#### [PROBLEM DETAILS]
Could you print the listing again exactly, omitting the pictures?

#### [DATA]
++++++++

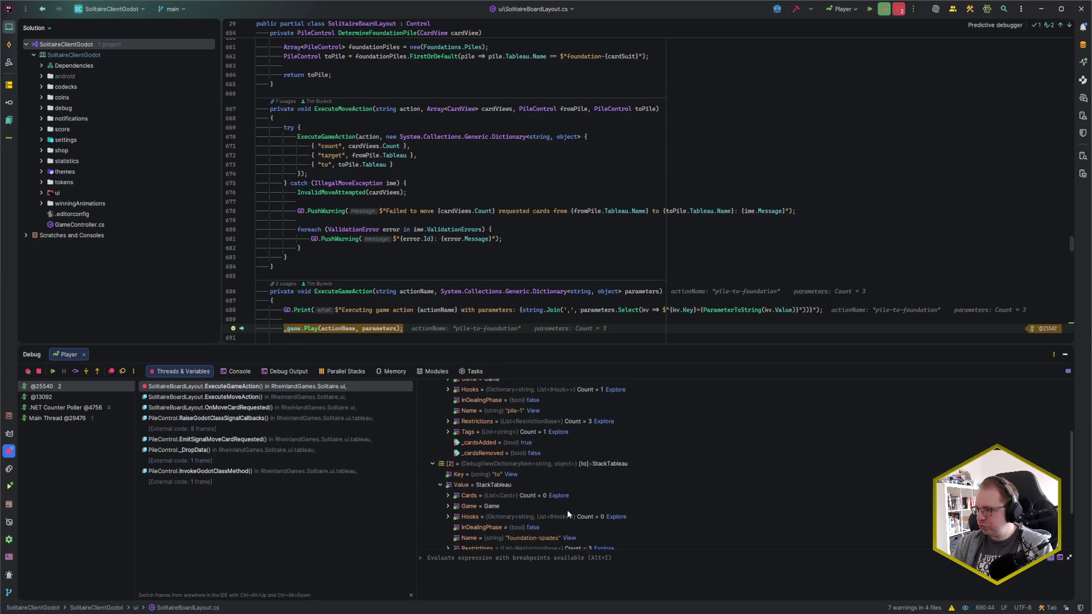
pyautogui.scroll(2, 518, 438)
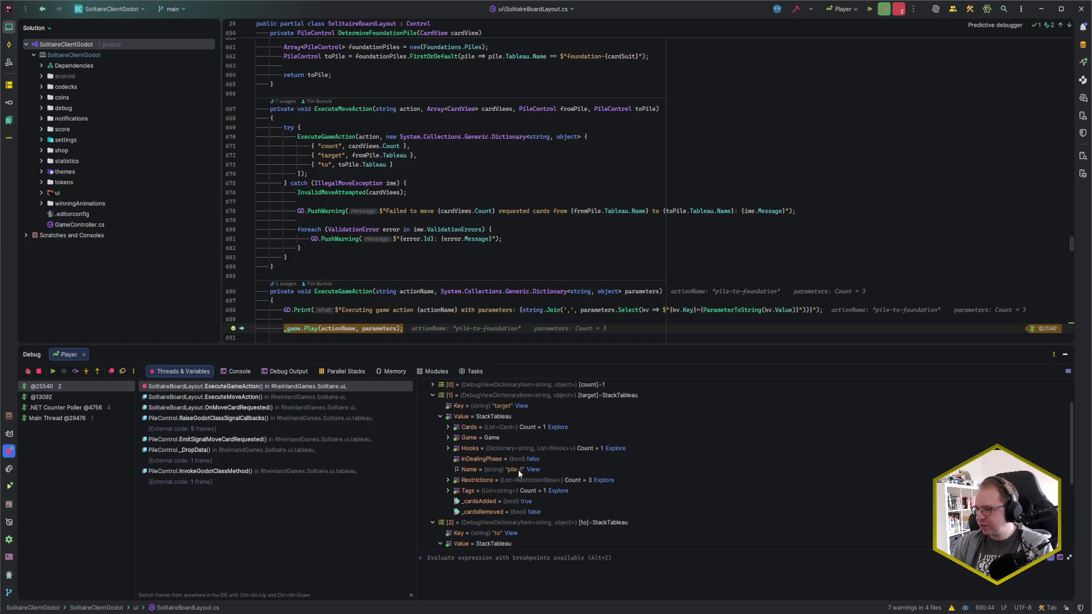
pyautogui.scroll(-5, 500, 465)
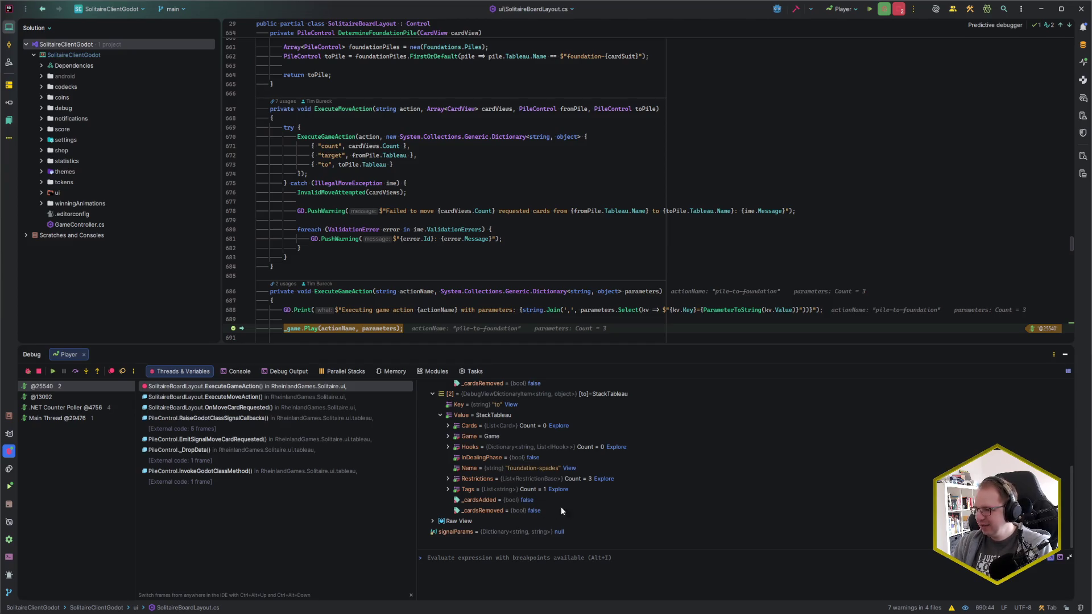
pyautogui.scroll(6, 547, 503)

++++++++

#### [ANSWER BELOW]
pyautogui.scroll(2, 518, 438)
pyautogui.scroll(-5, 500, 465)
pyautogui.scroll(6, 547, 503)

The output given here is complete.